=== EXTRAIT DU TEXTE ===
○ ○ ○ ○ ○ ○ ○
Le dernier paragraphe s'adresse à un soldat républicain accusé de tentative de viol. Si le style est faible, les idées sont excellentes. Le Tribunal ne pouvait conserver longtemps ce ton juste et simple ; il lui fallait des phrases plus bruyantes, des périodes plus sonores. Il condamne à deux ans de fers deux officiers qui avaient volé des indemnités de route, et fait précéder cette condamnation de cette sorte d'élégie :

« Liberté sainte ! Égalité sacrée ! Sont-ils encore éloignés ces jours heureux, où vous ne compterez parmi vos défenseurs que des fiers et vertueux républicains !

O chère patrie ! Que d'ennemis tu as à combattre ! Que de traîtres tu as à punir ! Que de dilapidateurs tu as à réprimer ! Mais rassure-toi, tous tes ennemis seront vaincus ; tous les traîtres périront sous la hache de la loi ; et les concussionnaires et les dilapidateurs de tous les genres, couverts de vols et de rapines, recevront le prix de leurs forfaits.
○ ○ ○ ○ ○ ○ ○
=== DONNÉES FOURNIES ===
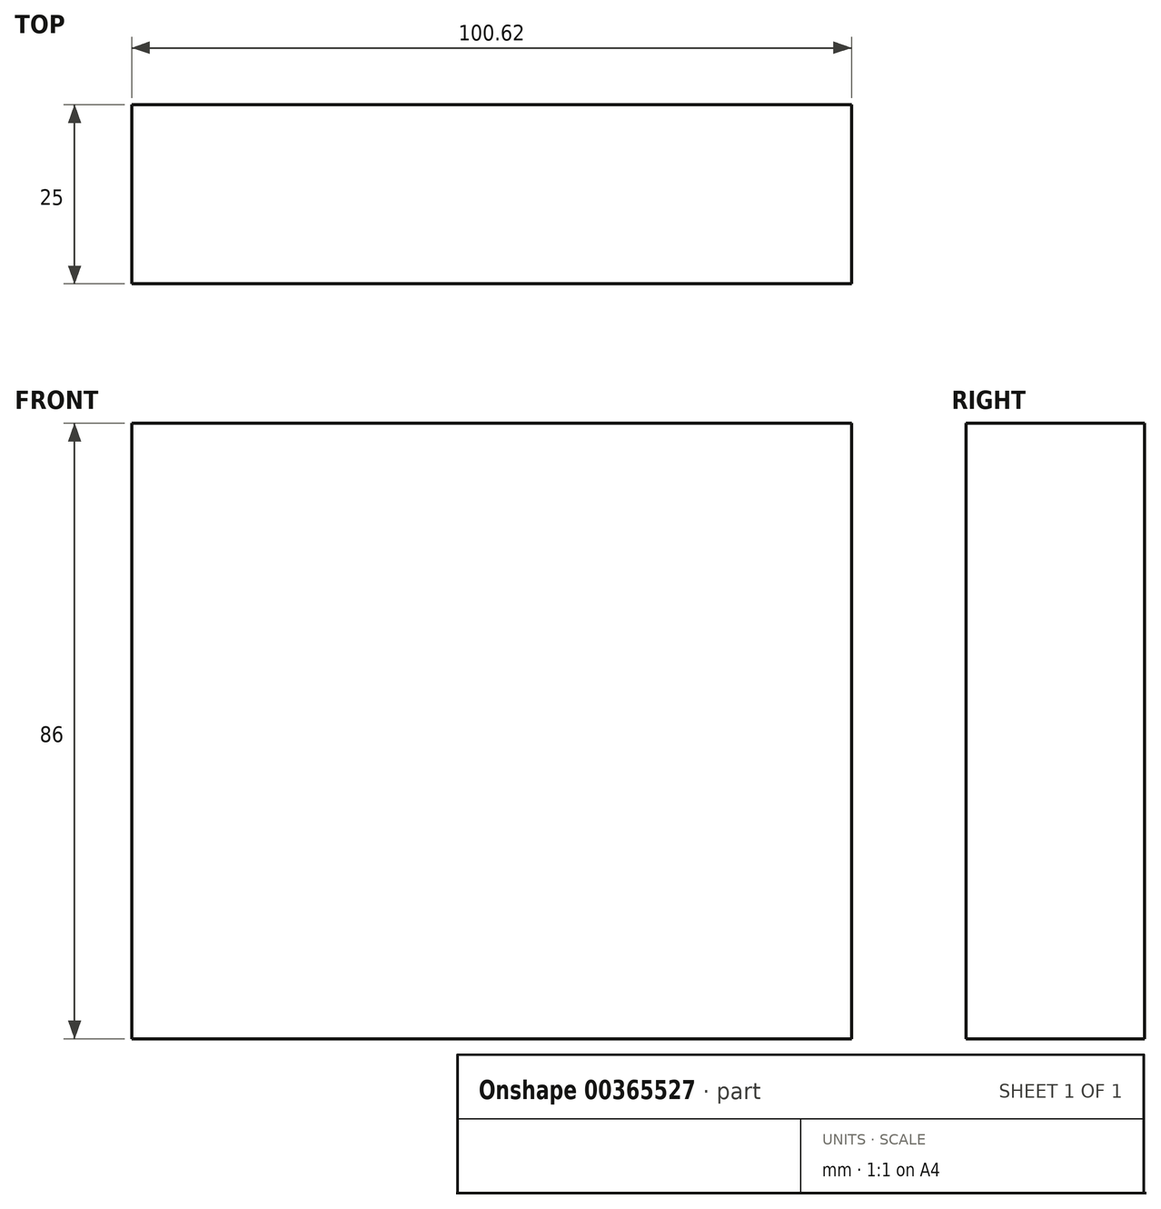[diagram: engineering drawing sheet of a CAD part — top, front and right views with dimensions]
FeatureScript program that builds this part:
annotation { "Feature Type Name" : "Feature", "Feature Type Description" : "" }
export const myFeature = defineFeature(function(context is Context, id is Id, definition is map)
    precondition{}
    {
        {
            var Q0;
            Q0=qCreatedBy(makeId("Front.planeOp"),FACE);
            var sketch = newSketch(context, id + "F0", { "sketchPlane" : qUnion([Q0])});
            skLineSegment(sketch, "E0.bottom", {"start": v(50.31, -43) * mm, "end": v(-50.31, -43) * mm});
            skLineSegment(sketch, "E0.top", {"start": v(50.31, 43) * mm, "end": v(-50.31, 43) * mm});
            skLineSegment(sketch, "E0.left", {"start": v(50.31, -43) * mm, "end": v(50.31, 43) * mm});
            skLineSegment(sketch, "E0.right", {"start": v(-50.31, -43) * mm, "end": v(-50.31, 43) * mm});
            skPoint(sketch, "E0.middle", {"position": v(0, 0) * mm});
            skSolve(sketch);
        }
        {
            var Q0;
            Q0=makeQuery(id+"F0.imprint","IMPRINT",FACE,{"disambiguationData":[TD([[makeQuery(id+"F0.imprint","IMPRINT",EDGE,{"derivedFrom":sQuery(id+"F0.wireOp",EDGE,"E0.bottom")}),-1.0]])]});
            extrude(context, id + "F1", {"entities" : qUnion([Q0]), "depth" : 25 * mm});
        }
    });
○ ○ ○ ○ ○ ○ ○
=== OBJECTIF ===
Dans l'extrait sur le Tribunal, relevez toutes les entités auxquelles l'élégie s'adresse directement, avec le qualificatif qui accompagne chacune.

=== SOLUTION ===
- Liberté sainte
- Égalité sacrée
- chère patrie